Wednesday, Day 53 of protests sparked by the Amarnath land row, was less gory than Tuesday, which saw 13 people killed in police firing across the Valley. But the protests still continued everywhere, with police repeatedly clashing with protesters, leaving over 40 injured.
Money and food are both running out. Those with lakhs in their accounts are as vulnerable as those with no bank accounts at all: ATMs are shut, you cannot withdraw a paisa. The shops and bazaars are shut as well — if you hadn’t stocked up before the crisis began, you prepare to starve or beg.

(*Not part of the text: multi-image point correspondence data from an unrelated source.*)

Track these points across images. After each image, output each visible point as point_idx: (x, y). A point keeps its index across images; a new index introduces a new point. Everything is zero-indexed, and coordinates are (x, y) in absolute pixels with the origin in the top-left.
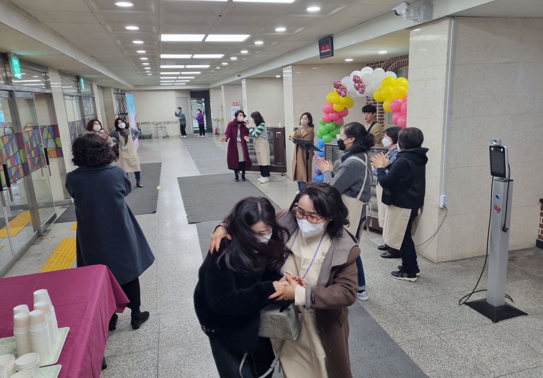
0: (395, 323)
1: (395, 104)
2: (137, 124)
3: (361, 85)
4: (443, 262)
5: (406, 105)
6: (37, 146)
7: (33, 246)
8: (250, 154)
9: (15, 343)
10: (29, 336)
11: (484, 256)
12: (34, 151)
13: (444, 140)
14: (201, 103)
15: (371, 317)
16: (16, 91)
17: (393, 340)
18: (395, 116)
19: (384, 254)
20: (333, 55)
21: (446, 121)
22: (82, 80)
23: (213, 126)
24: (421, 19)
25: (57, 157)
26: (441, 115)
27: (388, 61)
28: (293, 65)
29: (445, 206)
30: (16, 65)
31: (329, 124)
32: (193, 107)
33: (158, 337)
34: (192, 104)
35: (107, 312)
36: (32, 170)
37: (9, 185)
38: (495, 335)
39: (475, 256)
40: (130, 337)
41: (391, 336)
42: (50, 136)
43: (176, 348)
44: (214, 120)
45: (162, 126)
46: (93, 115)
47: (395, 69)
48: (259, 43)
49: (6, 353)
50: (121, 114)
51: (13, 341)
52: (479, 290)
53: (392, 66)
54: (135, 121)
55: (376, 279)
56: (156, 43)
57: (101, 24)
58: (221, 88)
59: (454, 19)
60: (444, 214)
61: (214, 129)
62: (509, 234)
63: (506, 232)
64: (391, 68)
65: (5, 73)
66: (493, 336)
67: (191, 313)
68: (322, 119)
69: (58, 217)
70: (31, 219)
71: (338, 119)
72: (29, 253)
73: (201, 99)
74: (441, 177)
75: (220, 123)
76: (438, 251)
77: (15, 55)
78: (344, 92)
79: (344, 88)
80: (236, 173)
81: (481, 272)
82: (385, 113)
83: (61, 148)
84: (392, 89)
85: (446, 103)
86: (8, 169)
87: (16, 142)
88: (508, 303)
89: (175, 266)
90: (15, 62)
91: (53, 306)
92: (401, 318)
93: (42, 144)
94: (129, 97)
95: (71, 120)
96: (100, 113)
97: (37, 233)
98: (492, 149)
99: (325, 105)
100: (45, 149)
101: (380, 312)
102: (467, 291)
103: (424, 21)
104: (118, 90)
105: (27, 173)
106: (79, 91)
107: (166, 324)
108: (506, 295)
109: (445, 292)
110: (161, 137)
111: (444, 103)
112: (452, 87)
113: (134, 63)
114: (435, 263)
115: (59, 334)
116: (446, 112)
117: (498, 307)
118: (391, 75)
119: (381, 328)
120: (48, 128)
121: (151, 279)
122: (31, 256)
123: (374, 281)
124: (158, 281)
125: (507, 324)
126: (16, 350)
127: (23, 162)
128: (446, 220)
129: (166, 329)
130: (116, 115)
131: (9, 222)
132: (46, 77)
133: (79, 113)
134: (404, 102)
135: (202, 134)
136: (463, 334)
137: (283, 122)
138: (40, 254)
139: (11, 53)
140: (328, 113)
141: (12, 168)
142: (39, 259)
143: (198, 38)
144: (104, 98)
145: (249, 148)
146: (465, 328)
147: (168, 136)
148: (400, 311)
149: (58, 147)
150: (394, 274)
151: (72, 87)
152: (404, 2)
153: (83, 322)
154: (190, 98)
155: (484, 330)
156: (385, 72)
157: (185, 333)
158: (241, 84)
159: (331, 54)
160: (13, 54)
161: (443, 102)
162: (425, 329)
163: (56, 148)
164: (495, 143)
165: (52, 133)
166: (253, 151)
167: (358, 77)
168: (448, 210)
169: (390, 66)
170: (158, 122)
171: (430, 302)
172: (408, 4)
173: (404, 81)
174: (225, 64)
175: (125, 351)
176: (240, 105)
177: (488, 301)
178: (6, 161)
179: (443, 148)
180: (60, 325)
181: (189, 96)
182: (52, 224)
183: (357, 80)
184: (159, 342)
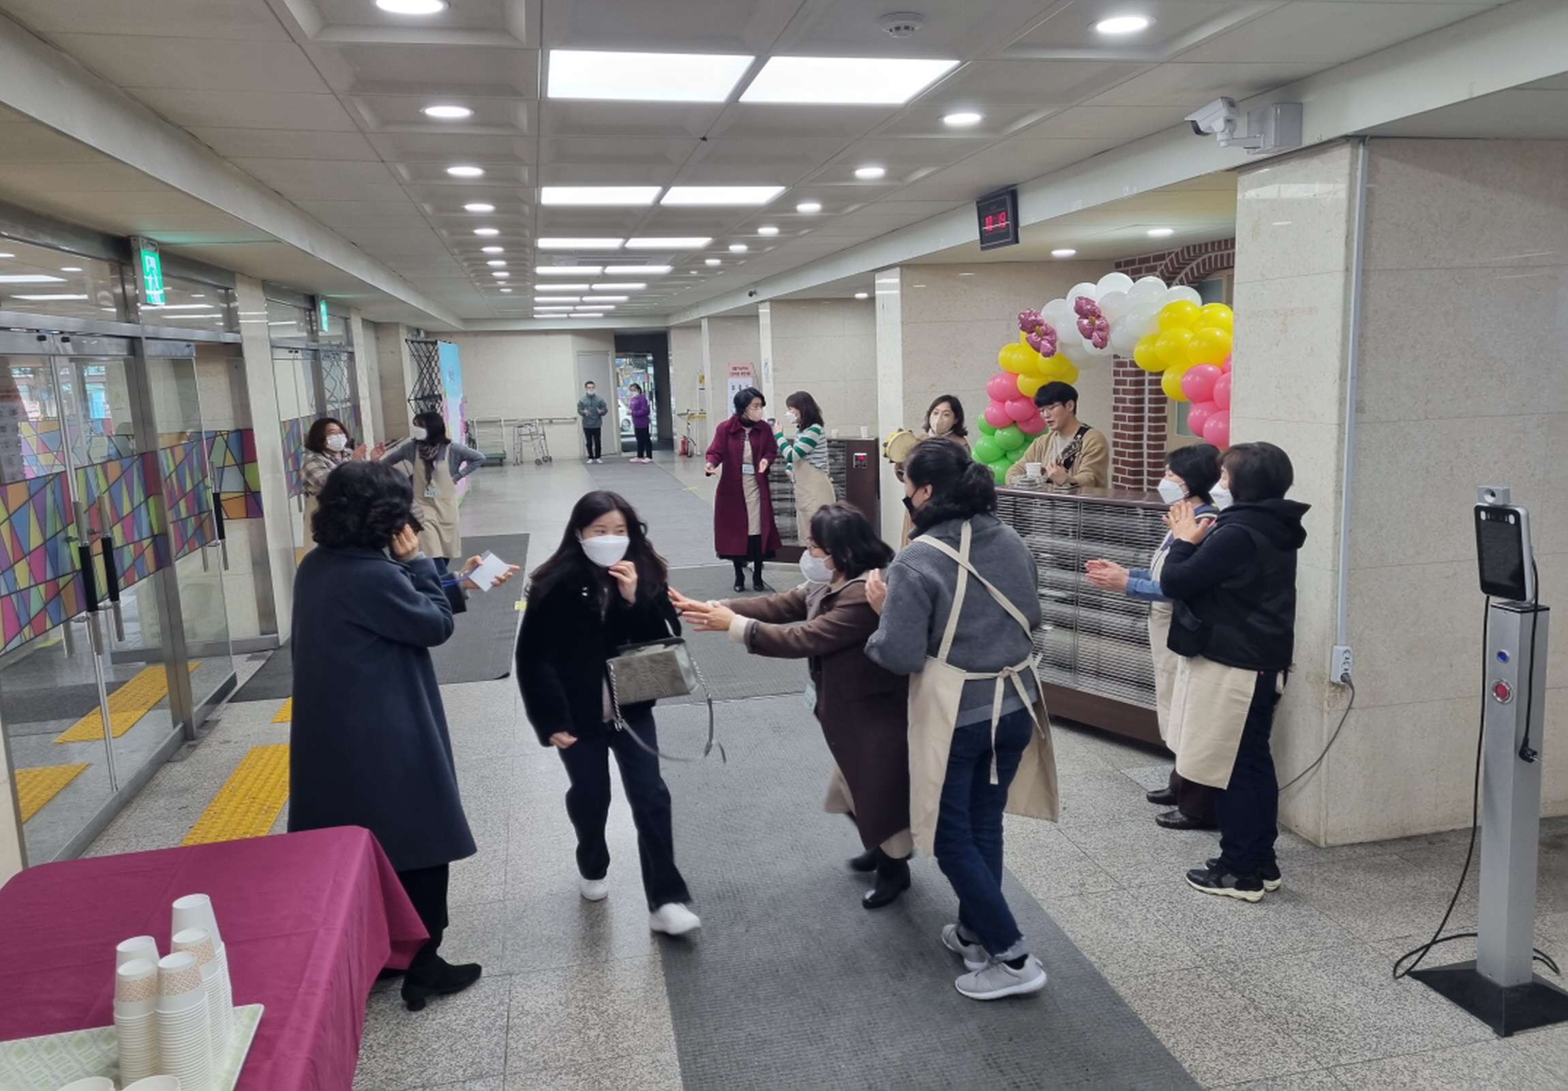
0: (1197, 1027)
1: (1198, 379)
2: (466, 424)
3: (1097, 322)
4: (1344, 846)
5: (1228, 381)
6: (195, 487)
7: (168, 766)
8: (778, 514)
9: (115, 1043)
10: (156, 1027)
11: (1468, 829)
12: (186, 502)
13: (1341, 486)
14: (644, 367)
15: (1127, 1006)
16: (147, 338)
17: (1192, 1079)
18: (1195, 412)
19: (1166, 815)
20: (1017, 241)
21: (1347, 432)
22: (323, 308)
23: (674, 430)
24: (1269, 145)
25: (247, 517)
26: (1331, 415)
27: (1177, 255)
28: (905, 266)
29: (1347, 679)
30: (151, 269)
31: (1005, 433)
32: (620, 377)
33: (504, 1042)
34: (618, 370)
35: (364, 962)
36: (177, 553)
37: (114, 595)
38: (1504, 1076)
39: (1442, 829)
40: (427, 1039)
41: (1186, 1065)
42: (230, 460)
43: (556, 1076)
44: (680, 415)
45: (533, 430)
46: (348, 400)
47: (1197, 278)
48: (809, 208)
49: (89, 1074)
50: (423, 398)
51: (110, 1038)
52: (1454, 934)
53: (1187, 269)
54: (460, 418)
55: (1141, 890)
56: (526, 209)
57: (383, 161)
58: (700, 326)
59: (1364, 145)
60: (1344, 703)
61: (678, 439)
62: (1540, 765)
63: (1531, 761)
64: (1186, 275)
65: (120, 286)
66: (1497, 1078)
67: (601, 975)
68: (986, 417)
69: (240, 684)
70: (166, 690)
71: (1031, 418)
72: (157, 785)
73: (645, 356)
74: (1333, 592)
75: (694, 423)
76: (1327, 813)
77: (152, 243)
78: (1049, 342)
79: (1050, 333)
80: (739, 567)
81: (1459, 880)
82: (1168, 401)
83: (259, 492)
84: (1187, 336)
85: (1345, 380)
86: (114, 552)
87: (139, 476)
88: (1544, 976)
89: (557, 833)
90: (150, 262)
91: (223, 944)
92: (1216, 1011)
93: (208, 481)
94: (447, 353)
95: (289, 414)
96: (368, 395)
97: (180, 729)
98: (1483, 515)
99: (994, 379)
100: (216, 496)
101: (1152, 992)
102: (1418, 935)
103: (1276, 149)
104: (418, 331)
105: (163, 560)
106: (313, 334)
107: (529, 1004)
108: (1536, 950)
109: (1350, 937)
110: (529, 462)
111: (1340, 378)
112: (1362, 336)
113: (465, 260)
114: (1321, 848)
115: (235, 1024)
116: (1345, 406)
117: (1515, 989)
118: (1186, 295)
119: (1156, 1041)
120: (225, 437)
121: (490, 870)
122: (163, 795)
123: (1136, 894)
124: (509, 875)
125: (1540, 1041)
126: (116, 1065)
127: (156, 532)
128: (1352, 719)
129: (528, 1020)
130: (409, 400)
131: (108, 695)
132: (229, 298)
133: (312, 393)
134: (1224, 372)
135: (645, 455)
136: (1405, 1067)
137: (874, 422)
138: (186, 790)
139: (140, 239)
140: (1004, 401)
141: (125, 548)
142: (184, 802)
143: (641, 196)
144: (378, 353)
145: (775, 496)
146: (1412, 1050)
147: (550, 459)
148: (1213, 990)
149: (250, 491)
150: (1195, 877)
151: (294, 322)
152: (1220, 100)
153: (301, 990)
154: (614, 354)
155: (1470, 1058)
156: (1169, 285)
157: (580, 1033)
158: (757, 317)
159: (1012, 235)
160: (145, 241)
161: (1337, 376)
162: (1289, 1050)
163: (245, 492)
164: (1490, 500)
165: (236, 452)
166: (788, 505)
167: (1089, 301)
168: (1356, 691)
169: (1184, 268)
170: (524, 420)
171: (1305, 966)
172: (1231, 104)
173: (1223, 315)
174: (712, 262)
175: (410, 1079)
176: (752, 372)
177: (1481, 969)
178: (111, 528)
179: (1338, 509)
180: (240, 998)
181: (611, 348)
182: (224, 704)
183: (1086, 310)
184: (506, 1057)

Fortunately, many families have kitchen gardens, and are now living off the produce, sharing it with friends and neighbours. “I have a big kitchen garden. In these difficult times, it is my duty to share my vegetables,” said Waheeda Jan, of Kanipora, Nowgam.
Normal life is at a standstill. Schools are closed. While children play computer games, their parents stay glued to the TV. The advertisement scrolls on local channels make interesting reading: almost all of them are announcements of weddings being cancelled.
My family had five invitations to weddings during the period of my visit. Only one was held. The number of guests could be counted on the fingers of one hand. On the way back, my car’s windows were smashed by a mob.
I never expected this when I flew down from Delhi a fortnight ago, to visit my parents to visit my parents whom I hadn’t seen for over a year. There was the added attraction of getting away from Delhi’s heat.
What a holiday it’s turned out to be.